Whenever a line of the records below contains the word "بكار", copy that line.

Dataset entries:
== Segment start ==
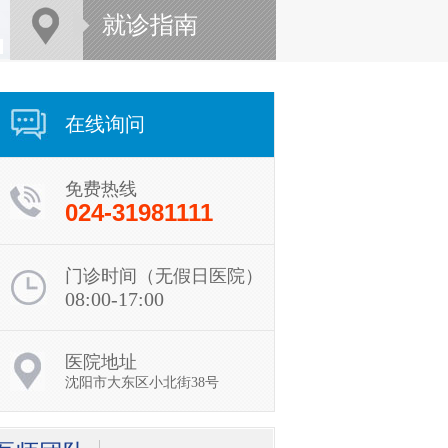
就诊指南
在线询问
免费热线
024-31981111
门诊时间（无假日医院）
08:00-17:00
医院地址
沈阳市大东区小北街38号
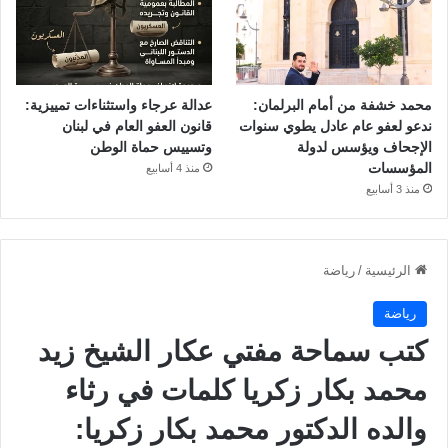
محمد خشفة من أمام البرلمان:
عدالة عرجاء واستثناءات تمييزية:
ندعو لعفو عام عادل يطوي سنوات
قانون العفو العام في لبنان
الإجحاف ويؤسس لدولة
وتسييس حماة الوطن
المؤسسات
منذ 4 أسابيع
منذ 3 أسابيع
الرئيسية
/
رياضة
رياضة
كتب سماحة مفتي عكار الشيخ زيد
محمد بكار زكريا كلمات في رثاء
والده الدكتور محمد بكار زكريا:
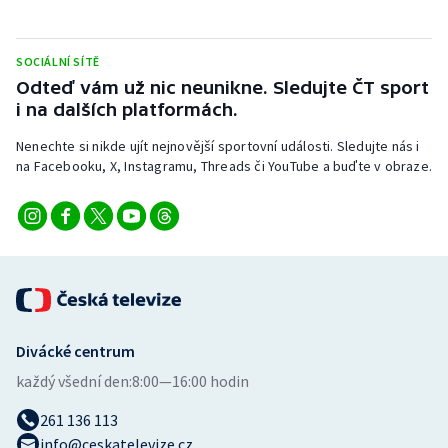
Stolní tenis
Triatlon
SOCIÁLNÍ SÍTĚ
Odteď vám už nic neunikne. Sledujte ČT sport
i na dalších platformách.
Veslování
Nenechte si nikde ujít nejnovější sportovní události. Sledujte nás i
Vodní slalom
na Facebooku, X, Instagramu, Threads či YouTube a buďte v obraze.
Volejbal
Ostatní
Divácké centrum
každý všední den:
8:00—16:00 hodin
261 136 113
info@ceskatelevize.cz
== Segment end ==
SOLUTION TO THE PROBLEM
محمد بكار زكريا كلمات في رثاء
والده الدكتور محمد بكار زكريا:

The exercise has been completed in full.